Work at height during the removal of the roof was also carried out without adequate safety precautions.
The investigation identified that a previous similar incident had never been reported to HSE. On 1 August 2008 farm worker Joerg Grondke fell unconscious after he was exposed to toxic gas when he was replacing the clamps that held the roof seal in place.
While masks were supplied after the 2008 incident workers were never trained in their use and they were taken off once the roof was removed in the mistaken belief that the danger had passed. The masks were also not face-fitted or properly maintained.
Clifford Owen Yeatman, of Lowbrook Farm, Blandford Forum, Dorset, was fined a total of £15,000 as a director of Biogas Nord UK after pleading guilty to two breaches of the Health and Safety at Work etc Act 1974. He also pleaded guilty to two further breaches of the act as a partner of CO and RA Yeatman and was fined £45,000. His company, Farmergy, also of Lowbrook Farm, was fined £10,000 after pleading guilty to breaching section 42 of the Health and Safety at Work etc Act 1974. Both Mr Yeatman and his company Farmergy were ordered to share £75,000 in costs.

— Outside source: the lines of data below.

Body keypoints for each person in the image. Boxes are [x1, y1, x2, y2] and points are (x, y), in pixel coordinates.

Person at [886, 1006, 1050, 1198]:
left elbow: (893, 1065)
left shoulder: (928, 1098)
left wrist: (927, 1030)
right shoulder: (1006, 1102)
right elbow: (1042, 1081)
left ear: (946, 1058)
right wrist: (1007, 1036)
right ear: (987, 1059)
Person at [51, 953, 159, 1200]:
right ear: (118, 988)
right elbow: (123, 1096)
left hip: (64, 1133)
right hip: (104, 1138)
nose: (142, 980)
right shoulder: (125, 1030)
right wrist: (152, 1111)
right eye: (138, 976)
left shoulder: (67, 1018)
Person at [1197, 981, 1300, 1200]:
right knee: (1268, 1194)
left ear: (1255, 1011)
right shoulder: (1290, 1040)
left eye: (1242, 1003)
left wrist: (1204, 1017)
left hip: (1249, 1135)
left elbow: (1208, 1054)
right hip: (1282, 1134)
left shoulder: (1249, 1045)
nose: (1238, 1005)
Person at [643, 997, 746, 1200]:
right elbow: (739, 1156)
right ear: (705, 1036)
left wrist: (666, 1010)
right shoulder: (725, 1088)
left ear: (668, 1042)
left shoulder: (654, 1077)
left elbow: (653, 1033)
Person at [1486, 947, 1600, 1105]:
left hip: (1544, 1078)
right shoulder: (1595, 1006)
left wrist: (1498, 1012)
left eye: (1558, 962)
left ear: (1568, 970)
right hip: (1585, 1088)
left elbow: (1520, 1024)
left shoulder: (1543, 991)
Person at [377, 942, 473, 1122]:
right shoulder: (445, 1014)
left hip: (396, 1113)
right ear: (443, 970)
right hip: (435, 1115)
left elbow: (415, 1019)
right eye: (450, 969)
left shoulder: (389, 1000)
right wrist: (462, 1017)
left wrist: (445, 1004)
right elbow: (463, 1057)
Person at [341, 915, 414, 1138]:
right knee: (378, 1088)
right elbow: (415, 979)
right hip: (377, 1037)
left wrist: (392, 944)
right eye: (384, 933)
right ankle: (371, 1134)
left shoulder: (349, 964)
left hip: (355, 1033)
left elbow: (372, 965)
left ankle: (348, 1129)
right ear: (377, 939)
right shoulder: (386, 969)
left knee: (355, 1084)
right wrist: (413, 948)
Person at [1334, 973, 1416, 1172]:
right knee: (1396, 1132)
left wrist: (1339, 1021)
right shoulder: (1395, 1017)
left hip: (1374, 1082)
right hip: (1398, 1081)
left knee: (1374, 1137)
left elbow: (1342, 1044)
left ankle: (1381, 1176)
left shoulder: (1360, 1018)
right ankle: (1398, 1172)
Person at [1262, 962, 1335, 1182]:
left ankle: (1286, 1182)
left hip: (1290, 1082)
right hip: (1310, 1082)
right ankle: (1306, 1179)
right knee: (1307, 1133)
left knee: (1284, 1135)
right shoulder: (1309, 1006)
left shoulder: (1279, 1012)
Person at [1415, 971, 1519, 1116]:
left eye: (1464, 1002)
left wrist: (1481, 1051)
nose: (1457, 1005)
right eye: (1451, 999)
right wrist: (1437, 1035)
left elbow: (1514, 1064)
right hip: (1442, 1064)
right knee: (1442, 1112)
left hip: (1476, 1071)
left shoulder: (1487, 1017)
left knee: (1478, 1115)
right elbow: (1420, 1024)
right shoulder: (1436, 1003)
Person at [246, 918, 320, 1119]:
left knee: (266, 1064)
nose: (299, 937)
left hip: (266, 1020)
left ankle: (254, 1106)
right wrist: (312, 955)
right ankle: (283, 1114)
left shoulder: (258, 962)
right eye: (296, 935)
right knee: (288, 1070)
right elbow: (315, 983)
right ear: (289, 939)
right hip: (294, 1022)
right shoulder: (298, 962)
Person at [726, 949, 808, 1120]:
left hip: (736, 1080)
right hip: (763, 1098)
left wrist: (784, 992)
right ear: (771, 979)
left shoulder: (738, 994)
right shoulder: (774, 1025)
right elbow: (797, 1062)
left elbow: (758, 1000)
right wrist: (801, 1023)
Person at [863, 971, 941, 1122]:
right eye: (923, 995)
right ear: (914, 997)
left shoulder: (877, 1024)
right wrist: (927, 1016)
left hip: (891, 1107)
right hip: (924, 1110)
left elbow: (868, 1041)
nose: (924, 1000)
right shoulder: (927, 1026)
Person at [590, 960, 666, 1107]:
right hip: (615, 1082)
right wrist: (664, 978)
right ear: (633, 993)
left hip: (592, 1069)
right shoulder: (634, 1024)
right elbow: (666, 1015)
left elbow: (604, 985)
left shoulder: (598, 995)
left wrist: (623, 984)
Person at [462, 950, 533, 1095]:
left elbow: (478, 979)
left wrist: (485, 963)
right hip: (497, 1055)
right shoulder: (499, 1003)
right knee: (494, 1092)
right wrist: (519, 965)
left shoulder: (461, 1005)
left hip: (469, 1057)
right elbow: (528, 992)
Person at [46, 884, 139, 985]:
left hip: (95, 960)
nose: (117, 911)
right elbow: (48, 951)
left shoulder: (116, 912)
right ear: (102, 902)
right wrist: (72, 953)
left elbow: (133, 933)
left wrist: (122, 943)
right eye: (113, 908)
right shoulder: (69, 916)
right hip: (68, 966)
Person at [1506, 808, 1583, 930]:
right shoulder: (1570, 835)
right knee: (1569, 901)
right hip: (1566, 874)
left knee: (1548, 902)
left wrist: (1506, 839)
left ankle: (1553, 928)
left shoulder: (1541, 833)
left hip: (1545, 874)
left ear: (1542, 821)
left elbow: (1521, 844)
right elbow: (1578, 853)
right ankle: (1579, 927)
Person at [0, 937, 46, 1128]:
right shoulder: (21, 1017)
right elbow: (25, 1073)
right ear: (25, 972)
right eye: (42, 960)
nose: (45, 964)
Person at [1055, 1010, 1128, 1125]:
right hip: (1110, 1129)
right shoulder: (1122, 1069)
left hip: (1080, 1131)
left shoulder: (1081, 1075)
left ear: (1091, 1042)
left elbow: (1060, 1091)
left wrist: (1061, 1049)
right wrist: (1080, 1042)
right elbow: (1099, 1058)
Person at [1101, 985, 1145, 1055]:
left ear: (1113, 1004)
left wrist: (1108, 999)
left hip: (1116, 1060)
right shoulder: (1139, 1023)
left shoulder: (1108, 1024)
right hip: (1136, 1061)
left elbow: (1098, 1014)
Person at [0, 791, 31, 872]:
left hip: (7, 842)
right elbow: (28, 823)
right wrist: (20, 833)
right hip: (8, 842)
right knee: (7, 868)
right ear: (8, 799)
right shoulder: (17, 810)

Speaking after the hearing, HSE inspector Annette Walker said: "The previous incident involving Mr Grondke should have served as a warning about the risk of toxic substances when opening the roof. If that risk had been identified and safe systems of work put in place to prevent exposure to workers, the tragic death of Matthew Pitt would have been avoided.
"While farm energy generation from anaerobic digestion is an emerging application in the UK, anaerobic digestion has been used here for several decades for treatment of sludge by water companies.
"The risks associated with access to confined spaces and the associated potential for exposure to hydrogen sulphide in anaerobic digestion facilities are well-known.
"What has happened at that farm demonstrates the importance of having safe systems of work in place, particularly for maintenance and repair work where the risk of exposure is likely to be highest. The need for specialist skills and training also has to be recognised.”
Matthew Pitt’s mother, Janet Pitt, said: "I have still not come to terms with the loss of our son. Matthew was not just a son, but a best buddy too. We were a close-knit farming family that did everything together. We lived, worked hard and played together. All that has ended and although we carry on with our lives, behind the strong exterior lies broken hearts that will never be mended.”